The buffer apparatus 1 is intended for receiving, one by one, the printed 
objects delivered by the printer 2, temporarily storing the received 
objects if they cannot be fed to the apparatus for composing mail items 
right away, and feeding flat objects one by one to the apparatus for 
composing mail items as soon as this apparatus is ready to receive now 
objects. 
The buffer apparatus 1 comprises a feed track 8 for receiving the objects 
one by one, a structure for supporting the received objects, which 
structure bounds a buffer space 9 for storing the received objects, and a 
discharge track 10 having means for discharging, one by one, objects 
stored in the buffer space 9. The means for discharging, one by one, 
objects from the buffer space 9 are constructed in accordance with the 
bottom-feed principle for delivering sheets one by one from the bottom. 
For this purpose, these means comprise a feed roller 40, a conveying 
roller 16 and a separating roller 17. Various examples of such separating 
systems are known, inter alia in the field of mechanized mail composition. 
Provided along the discharge track is a detector 11 for detecting for each 
passing object a value of a quantity depending on the thickness thereof. 
For the detector 11 shown, the quantity referred to is the displacement of 
a suspension element connected with a scanning roller. Alternatively, 
however, other quantities can be measured as well, such as the capacity of 
a capacitor formed by two capacitor plates arranged on both sides of the 
discharge track and an object (whose thickness is to be scanned) between 
those plates, the intensity of the light penetrating an object, or the 
weight of an object. 
The buffer apparatus 1 further comprises a memory for receiving and storing 
signals which each represent a reference value associated with one of the 
objects. This memory is schematically shown as a memory block 12 located 
outside the apparatus. Comparing means for receiving and comparing signals 
coming from the memory 12 and from the detector 11, which comparing means 
are coupled to the memory 12 and the detector 11, are schematically shown 
as a comparator block 13. Control means coupled to the detector 11, to the 
memory 12 and to the comparing means 13 are schematically shown as a 
control system block 14. These control means 14 are adapted to supply, in 
accordance with the discharge of objects, reference values stored in the 
memory 12 and associated with those objects to the comparing means 13, to 
select a first operating status if more than a particular value of 
agreement between values added thereto has been found by the comparing 
means 13, and to select a different, second operating status if less than 
a particular value of agreement between values added thereto has been 
found by the comparing means 13.

====

> [Task A]: Duplicate the passage of the buffer apparatus text starting with "The buffer apparatus 1 comprises" and going on through "mechanized mail composition.".
The text and the records are unrelated to each other.

====

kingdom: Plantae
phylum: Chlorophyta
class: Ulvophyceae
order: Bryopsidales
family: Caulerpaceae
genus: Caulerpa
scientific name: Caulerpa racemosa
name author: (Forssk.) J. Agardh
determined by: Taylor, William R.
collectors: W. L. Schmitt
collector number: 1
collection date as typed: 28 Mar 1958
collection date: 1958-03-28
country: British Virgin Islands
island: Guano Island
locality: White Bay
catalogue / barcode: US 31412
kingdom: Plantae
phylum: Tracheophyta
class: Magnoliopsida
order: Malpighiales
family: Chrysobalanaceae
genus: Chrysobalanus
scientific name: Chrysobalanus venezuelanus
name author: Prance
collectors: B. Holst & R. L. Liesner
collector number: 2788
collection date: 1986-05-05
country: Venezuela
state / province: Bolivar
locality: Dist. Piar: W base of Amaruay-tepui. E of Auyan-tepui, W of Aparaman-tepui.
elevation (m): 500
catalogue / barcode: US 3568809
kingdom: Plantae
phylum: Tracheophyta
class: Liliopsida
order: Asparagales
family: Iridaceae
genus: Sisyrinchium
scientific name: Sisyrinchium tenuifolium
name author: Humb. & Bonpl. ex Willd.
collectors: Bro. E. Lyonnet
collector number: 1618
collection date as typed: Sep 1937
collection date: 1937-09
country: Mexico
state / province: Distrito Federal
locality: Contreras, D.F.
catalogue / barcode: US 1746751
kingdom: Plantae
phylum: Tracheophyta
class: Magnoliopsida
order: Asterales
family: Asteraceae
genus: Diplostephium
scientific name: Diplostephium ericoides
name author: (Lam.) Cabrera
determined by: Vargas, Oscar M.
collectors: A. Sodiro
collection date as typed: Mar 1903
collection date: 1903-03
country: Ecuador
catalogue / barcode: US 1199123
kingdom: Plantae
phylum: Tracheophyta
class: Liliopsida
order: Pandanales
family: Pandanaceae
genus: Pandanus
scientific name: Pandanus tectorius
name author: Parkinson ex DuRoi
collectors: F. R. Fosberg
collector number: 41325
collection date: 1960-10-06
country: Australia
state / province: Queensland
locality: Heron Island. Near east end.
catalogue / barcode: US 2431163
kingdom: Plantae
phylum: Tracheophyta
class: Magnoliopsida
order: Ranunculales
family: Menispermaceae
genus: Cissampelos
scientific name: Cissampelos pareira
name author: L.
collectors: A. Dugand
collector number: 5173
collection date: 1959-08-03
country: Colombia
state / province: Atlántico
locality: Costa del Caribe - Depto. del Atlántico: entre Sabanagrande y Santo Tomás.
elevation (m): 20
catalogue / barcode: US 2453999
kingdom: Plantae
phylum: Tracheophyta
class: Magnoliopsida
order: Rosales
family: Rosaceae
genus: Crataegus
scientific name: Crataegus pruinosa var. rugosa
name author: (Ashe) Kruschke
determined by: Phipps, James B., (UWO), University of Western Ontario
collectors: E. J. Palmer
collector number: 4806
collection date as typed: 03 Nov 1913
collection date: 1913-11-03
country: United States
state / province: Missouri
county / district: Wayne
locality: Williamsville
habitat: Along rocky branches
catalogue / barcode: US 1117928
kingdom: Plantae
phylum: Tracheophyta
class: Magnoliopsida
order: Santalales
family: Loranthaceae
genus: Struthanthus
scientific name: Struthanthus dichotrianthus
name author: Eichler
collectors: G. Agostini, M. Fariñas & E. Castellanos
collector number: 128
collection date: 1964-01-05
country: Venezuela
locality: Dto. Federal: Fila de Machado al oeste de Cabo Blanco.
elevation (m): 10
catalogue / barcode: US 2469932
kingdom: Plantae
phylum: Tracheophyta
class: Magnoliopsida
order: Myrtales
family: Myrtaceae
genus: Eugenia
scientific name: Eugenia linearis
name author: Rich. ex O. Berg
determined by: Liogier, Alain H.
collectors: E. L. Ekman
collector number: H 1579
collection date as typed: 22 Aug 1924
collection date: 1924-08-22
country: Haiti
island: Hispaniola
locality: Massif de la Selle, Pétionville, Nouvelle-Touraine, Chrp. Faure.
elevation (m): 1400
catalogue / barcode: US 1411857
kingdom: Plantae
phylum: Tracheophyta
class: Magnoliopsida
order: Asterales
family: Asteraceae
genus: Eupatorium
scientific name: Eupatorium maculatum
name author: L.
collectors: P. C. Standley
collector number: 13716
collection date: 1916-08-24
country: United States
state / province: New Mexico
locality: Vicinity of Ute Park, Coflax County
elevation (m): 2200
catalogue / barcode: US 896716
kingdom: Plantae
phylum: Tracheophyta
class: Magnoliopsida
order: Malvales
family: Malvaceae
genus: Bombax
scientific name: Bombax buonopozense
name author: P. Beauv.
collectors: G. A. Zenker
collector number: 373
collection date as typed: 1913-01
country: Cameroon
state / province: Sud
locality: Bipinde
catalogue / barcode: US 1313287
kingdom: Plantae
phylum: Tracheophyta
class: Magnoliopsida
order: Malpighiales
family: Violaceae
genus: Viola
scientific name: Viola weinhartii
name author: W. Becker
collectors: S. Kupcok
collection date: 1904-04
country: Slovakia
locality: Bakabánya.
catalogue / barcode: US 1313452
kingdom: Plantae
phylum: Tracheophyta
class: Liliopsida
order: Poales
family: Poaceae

====

> [Task B]: From the records, set down unchanged the lines starting with the line containing "collector number: 2788" and going on through the line containing "locality: Heron Island. Near east end.".

> [Task solution A]:
The buffer apparatus 1 comprises a feed track 8 for receiving the objects 
one by one, a structure for supporting the received objects, which 
structure bounds a buffer space 9 for storing the received objects, and a 
discharge track 10 having means for discharging, one by one, objects 
stored in the buffer space 9. The means for discharging, one by one, 
objects from the buffer space 9 are constructed in accordance with the 
bottom-feed principle for delivering sheets one by one from the bottom. 
For this purpose, these means comprise a feed roller 40, a conveying 
roller 16 and a separating roller 17. Various examples of such separating 
systems are known, inter alia in the field of mechanized mail composition.

> [Task solution B]:
collector number: 2788
collection date: 1986-05-05
country: Venezuela
state / province: Bolivar
locality: Dist. Piar: W base of Amaruay-tepui. E of Auyan-tepui, W of Aparaman-tepui.
elevation (m): 500
catalogue / barcode: US 3568809
kingdom: Plantae
phylum: Tracheophyta
class: Liliopsida
order: Asparagales
family: Iridaceae
genus: Sisyrinchium
scientific name: Sisyrinchium tenuifolium
name author: Humb. & Bonpl. ex Willd.
collectors: Bro. E. Lyonnet
collector number: 1618
collection date as typed: Sep 1937
collection date: 1937-09
country: Mexico
state / province: Distrito Federal
locality: Contreras, D.F.
catalogue / barcode: US 1746751
kingdom: Plantae
phylum: Tracheophyta
class: Magnoliopsida
order: Asterales
family: Asteraceae
genus: Diplostephium
scientific name: Diplostephium ericoides
name author: (Lam.) Cabrera
determined by: Vargas, Oscar M.
collectors: A. Sodiro
collection date as typed: Mar 1903
collection date: 1903-03
country: Ecuador
catalogue / barcode: US 1199123
kingdom: Plantae
phylum: Tracheophyta
class: Liliopsida
order: Pandanales
family: Pandanaceae
genus: Pandanus
scientific name: Pandanus tectorius
name author: Parkinson ex DuRoi
collectors: F. R. Fosberg
collector number: 41325
collection date: 1960-10-06
country: Australia
state / province: Queensland
locality: Heron Island. Near east end.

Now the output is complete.